[Records provided Boundary: Start]

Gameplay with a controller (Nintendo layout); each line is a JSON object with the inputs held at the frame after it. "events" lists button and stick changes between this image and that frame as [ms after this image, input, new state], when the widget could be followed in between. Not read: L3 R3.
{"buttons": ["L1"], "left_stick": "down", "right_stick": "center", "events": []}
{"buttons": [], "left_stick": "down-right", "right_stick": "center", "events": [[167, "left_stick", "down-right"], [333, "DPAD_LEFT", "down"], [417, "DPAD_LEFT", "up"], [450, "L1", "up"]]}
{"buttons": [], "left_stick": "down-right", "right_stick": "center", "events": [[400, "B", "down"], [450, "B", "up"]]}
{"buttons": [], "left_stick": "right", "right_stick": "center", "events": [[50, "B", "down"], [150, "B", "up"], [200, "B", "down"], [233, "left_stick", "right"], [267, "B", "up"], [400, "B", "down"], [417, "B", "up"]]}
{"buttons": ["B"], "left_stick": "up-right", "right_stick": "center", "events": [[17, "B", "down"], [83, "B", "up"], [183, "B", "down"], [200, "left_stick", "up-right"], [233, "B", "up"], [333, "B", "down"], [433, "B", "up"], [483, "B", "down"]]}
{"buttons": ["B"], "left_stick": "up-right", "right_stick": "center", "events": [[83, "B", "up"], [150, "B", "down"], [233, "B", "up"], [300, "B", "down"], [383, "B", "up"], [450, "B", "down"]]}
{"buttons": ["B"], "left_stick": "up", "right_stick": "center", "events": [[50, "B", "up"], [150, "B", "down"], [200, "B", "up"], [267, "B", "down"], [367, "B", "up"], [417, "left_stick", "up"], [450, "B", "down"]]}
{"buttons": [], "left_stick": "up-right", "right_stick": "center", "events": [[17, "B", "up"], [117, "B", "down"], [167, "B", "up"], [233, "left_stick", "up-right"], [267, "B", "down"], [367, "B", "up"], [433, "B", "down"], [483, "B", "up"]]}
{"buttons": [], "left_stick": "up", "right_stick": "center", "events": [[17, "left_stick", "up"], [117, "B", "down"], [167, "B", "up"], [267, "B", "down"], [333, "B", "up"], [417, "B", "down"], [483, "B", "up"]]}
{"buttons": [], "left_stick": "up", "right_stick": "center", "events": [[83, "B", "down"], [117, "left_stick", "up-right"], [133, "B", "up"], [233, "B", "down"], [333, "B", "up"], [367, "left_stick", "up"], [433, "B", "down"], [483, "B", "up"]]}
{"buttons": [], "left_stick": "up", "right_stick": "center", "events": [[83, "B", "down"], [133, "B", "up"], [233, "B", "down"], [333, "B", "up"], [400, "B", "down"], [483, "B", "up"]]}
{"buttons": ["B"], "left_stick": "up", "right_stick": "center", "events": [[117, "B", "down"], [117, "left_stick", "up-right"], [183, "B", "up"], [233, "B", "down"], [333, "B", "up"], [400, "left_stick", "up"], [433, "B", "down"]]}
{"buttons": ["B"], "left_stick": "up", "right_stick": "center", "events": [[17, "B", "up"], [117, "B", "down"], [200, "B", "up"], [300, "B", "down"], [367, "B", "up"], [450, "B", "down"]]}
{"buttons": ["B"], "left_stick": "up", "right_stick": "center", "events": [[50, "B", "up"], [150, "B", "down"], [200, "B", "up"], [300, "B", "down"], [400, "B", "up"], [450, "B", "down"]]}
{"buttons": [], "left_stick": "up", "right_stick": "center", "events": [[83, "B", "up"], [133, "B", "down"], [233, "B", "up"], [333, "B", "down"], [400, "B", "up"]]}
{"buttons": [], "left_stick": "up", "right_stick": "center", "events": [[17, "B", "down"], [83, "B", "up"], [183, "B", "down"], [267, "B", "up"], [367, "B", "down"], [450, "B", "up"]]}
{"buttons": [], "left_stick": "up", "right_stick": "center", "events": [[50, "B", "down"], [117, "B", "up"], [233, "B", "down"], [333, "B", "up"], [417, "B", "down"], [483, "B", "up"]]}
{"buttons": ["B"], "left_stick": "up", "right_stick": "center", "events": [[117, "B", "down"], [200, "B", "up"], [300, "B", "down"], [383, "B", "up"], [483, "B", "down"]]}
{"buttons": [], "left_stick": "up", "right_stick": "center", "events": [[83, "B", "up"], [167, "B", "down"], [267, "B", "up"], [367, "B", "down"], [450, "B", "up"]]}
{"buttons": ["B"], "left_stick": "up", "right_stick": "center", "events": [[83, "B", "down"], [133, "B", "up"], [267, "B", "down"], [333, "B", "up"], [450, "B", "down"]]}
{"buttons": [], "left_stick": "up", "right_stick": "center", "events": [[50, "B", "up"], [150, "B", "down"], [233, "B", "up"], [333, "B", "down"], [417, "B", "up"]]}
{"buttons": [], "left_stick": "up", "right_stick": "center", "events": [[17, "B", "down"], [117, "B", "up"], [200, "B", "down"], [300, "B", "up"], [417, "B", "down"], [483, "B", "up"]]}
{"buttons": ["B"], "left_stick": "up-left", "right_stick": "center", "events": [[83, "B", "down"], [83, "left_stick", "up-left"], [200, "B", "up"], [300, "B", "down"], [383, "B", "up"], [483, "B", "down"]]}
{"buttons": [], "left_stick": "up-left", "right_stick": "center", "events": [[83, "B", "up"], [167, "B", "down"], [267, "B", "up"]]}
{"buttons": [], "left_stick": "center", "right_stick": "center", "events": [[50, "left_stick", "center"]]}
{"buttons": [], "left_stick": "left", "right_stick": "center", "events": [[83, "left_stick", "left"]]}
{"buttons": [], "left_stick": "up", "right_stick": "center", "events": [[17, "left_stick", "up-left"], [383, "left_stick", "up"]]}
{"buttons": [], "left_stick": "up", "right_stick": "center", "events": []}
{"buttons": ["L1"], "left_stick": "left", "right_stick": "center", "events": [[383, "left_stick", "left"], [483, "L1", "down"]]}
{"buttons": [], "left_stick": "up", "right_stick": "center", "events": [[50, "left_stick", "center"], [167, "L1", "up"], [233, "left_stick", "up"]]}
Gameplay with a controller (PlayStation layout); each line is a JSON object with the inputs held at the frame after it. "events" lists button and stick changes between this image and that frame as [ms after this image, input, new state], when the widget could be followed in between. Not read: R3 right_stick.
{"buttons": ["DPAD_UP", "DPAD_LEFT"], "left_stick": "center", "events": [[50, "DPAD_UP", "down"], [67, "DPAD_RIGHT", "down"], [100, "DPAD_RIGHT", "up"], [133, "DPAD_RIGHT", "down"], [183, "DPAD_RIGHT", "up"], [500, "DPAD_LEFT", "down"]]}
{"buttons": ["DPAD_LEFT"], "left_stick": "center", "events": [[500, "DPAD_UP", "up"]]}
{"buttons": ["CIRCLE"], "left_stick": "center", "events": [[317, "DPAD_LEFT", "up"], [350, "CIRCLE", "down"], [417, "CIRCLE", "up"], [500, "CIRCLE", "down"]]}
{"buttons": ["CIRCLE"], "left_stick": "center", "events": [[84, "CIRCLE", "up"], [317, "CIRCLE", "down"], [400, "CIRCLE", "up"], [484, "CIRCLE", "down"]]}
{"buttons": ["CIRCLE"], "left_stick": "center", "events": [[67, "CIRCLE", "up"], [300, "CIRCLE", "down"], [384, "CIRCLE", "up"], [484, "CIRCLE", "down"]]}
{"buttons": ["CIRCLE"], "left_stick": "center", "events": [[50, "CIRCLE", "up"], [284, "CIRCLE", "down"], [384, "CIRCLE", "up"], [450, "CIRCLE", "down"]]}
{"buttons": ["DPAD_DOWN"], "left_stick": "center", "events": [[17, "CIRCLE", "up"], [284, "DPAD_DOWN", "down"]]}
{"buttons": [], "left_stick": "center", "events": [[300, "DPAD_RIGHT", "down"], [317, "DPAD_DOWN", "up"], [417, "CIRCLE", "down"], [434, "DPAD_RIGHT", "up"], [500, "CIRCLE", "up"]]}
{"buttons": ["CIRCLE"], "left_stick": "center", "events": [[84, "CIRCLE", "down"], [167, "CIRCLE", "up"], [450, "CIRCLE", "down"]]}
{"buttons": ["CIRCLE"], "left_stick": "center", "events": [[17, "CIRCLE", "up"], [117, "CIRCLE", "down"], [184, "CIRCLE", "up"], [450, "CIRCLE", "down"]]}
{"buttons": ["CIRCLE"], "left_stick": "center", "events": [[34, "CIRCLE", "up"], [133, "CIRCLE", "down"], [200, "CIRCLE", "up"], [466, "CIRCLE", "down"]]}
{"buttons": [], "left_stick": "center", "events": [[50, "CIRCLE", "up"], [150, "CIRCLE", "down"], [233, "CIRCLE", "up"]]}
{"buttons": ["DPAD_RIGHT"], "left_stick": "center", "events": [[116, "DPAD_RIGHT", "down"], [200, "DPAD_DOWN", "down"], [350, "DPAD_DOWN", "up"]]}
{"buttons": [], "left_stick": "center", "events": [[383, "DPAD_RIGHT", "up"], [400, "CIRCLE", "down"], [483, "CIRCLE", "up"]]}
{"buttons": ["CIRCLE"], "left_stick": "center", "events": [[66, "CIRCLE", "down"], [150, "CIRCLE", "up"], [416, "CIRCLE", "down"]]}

[Records provided Boundary: End]

Filter the listing so that only lines holding the word "state" remain, and copy those lines.

**Final answer**
Gameplay with a controller (Nintendo layout); each line is a JSON object with the inputs held at the frame after it. "events" lists button and stick changes between this image and that frame as [ms after this image, input, new state], when the widget could be followed in between. Not read: L3 R3.
Gameplay with a controller (PlayStation layout); each line is a JSON object with the inputs held at the frame after it. "events" lists button and stick changes between this image and that frame as [ms after this image, input, new state], when the widget could be followed in between. Not read: R3 right_stick.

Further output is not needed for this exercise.